Sage Marmet ‘22 acknowledges steps taken, asks for religious history

October 14, 2019

As a Jew, I observe and miss school for two major holidays: Rosh Hashanah and Yom Kippur. I really enjoy these holidays as it brings my family together and encourages reflection on the previous year. It’s challenging is to miss two days of school just ten days apart. As Jews are a small minority at Blake, classes continue as usual. While celebrating these holidays, I often spend a large chunk of these days studying and catching up on the work that I missed. As a Jew, this is extremely frustrating to have to devote my days of atonement and celebrations of the new year to remaining caught up in class. By contrast, Christians’ major holidays of Christmas and Easter always fall over a planned break.

The third major holiday on the Jewish calendar is Passover. Throughout these eight days, practicing Jews do not eat anything that rises or is otherwise leavened. Attending a school like Blake is great because the lunchroom staff works hard to make meals that are deemed “Pass- over safe” as well as provide matzah, a traditional unleavened bread, at every lunch throughout Passover. This is a nice accommodation as finding Passover safe food options can be a challenge.
At a very young age, I learned about the Holocaust, Pogroms, and the anti-Semitism that Jews have suffered from over the last two and a half thousand years in my classes at religious school. While it may seem harsh, many religious schools and synagogues value teaching about it at a young age in order to learn the correct facts and in order to understand our past and our lineage.

Much to my surprise was the limited teaching of the Holocaust at Blake.

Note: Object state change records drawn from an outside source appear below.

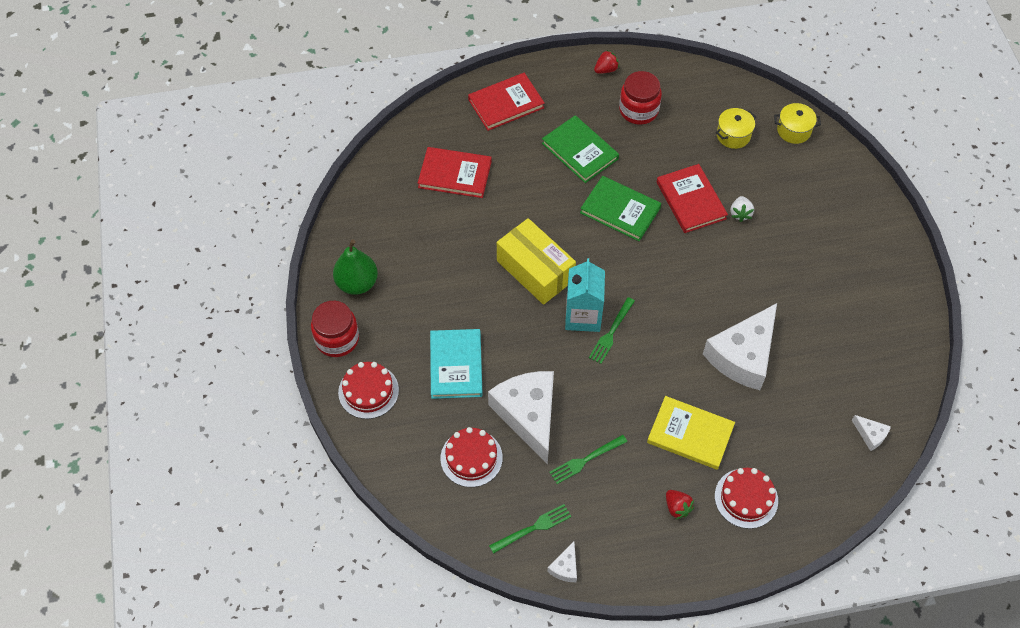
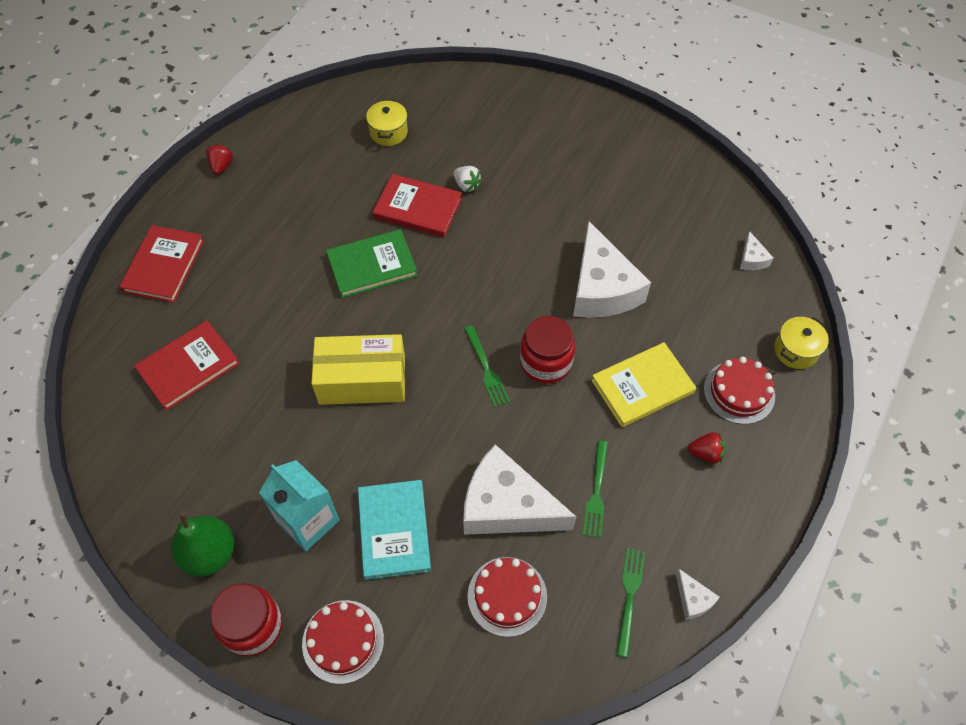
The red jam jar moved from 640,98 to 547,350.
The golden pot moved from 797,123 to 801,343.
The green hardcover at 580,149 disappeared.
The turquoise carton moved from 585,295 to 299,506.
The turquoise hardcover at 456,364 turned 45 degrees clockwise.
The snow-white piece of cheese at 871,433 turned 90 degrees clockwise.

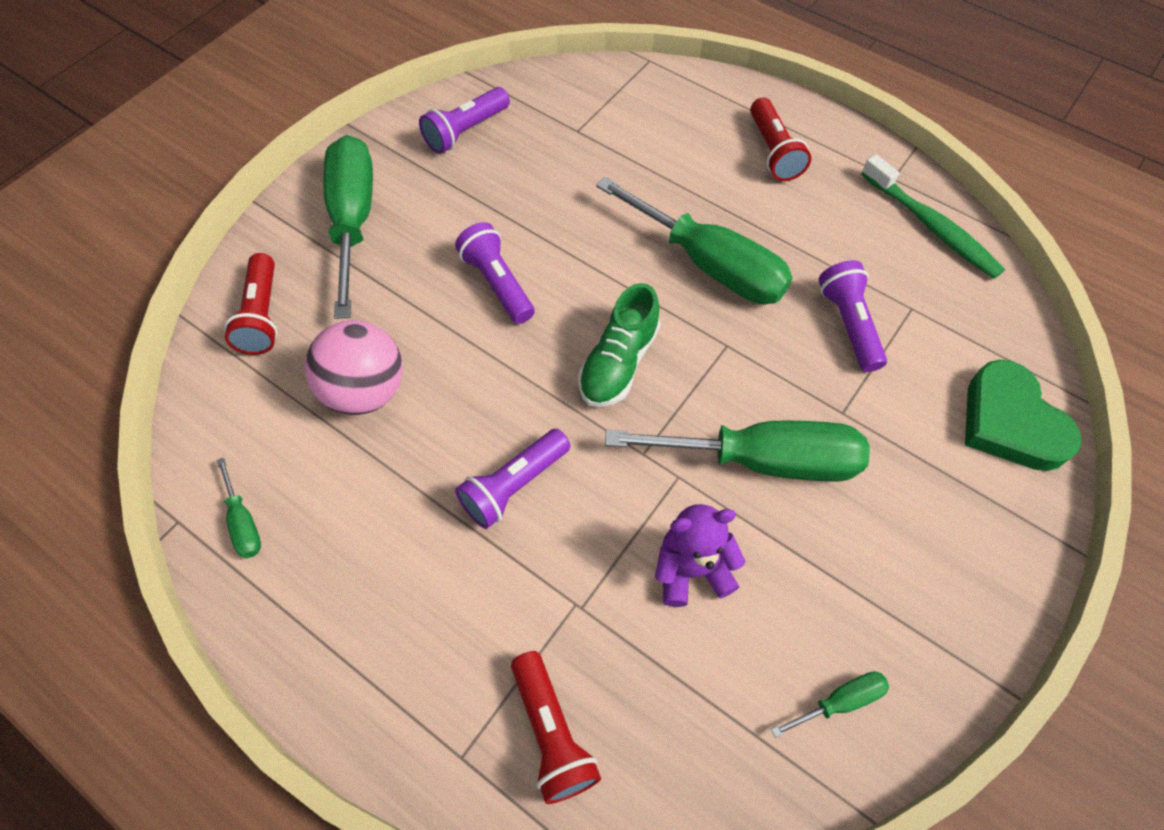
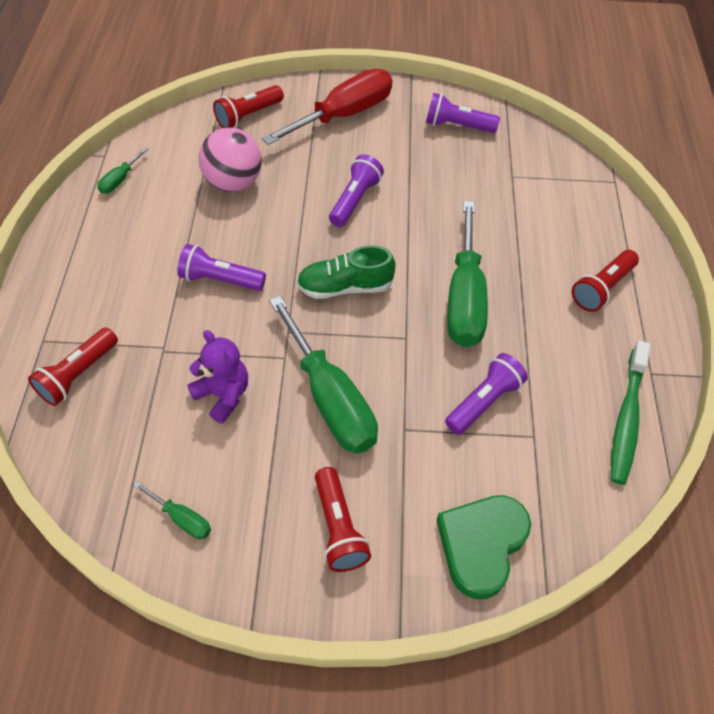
The green screwdriver at 348,227 became the red screwdriver at 327,107.
The red flashlight at 343,519 appeared.

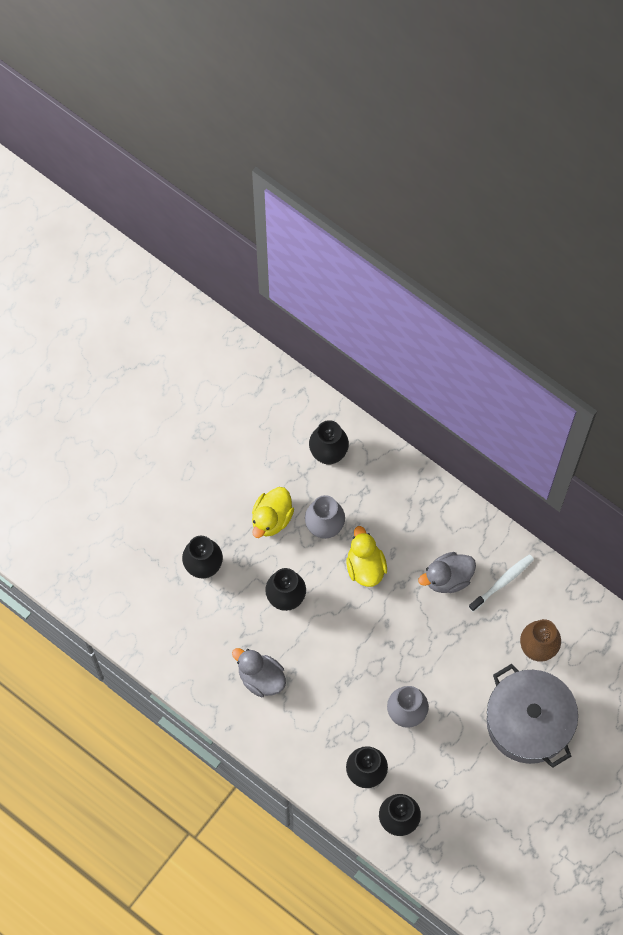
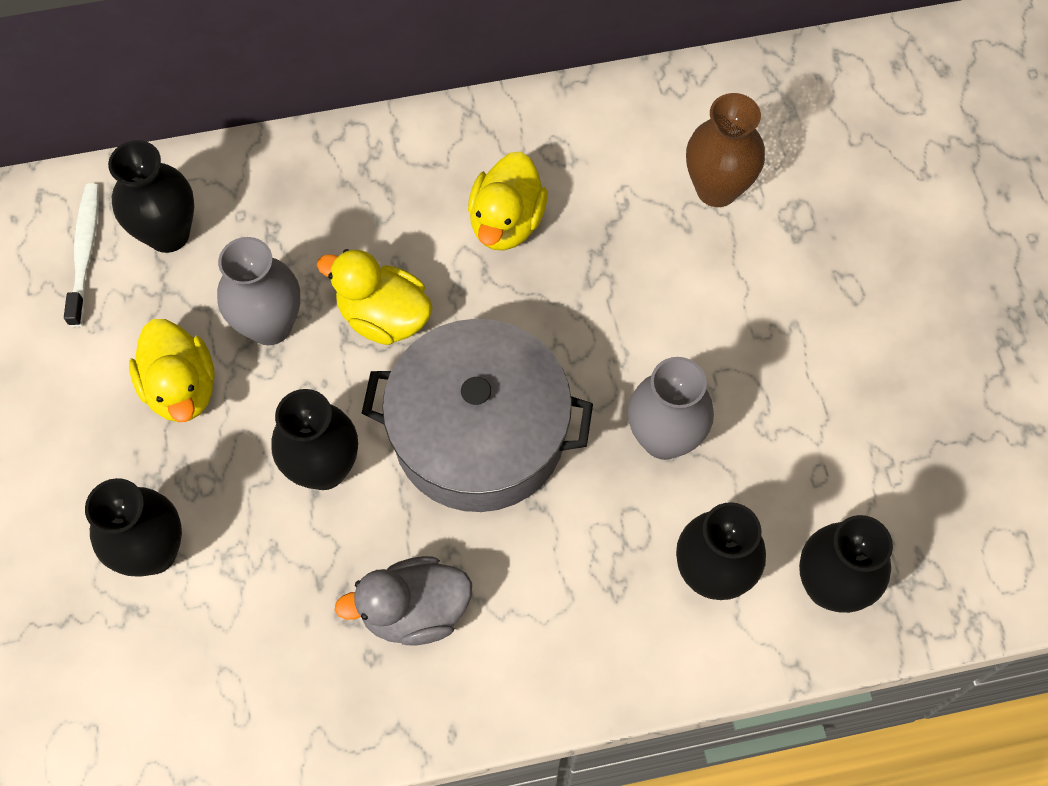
The grey toy duck at 447,572 became the golden toy duck at 508,200.
The snow-white tooth brush moved from 501,583 to 81,255.
The grey pot moved from 532,716 to 477,415.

It seemed to me as though the only curriculum that involved teach- ing it or anything of Jewish history was in eighth grade, where it was centered around reading some European treaties and historical documents in Social Studies as well as reading Elie Wiesel’s memoir, Night. I was surprised at the short amount of time that we spent on it. At the end of the unit we watched a documentary about the Holocaust yet we actually skipped over the parts about the concentration camps, which came as a complete surprise to me.

Blake, a self-proclaimed school with pluralistic views on religion, is a supportive environment for people of all faiths; however, there is still room for improvement of religious empathy.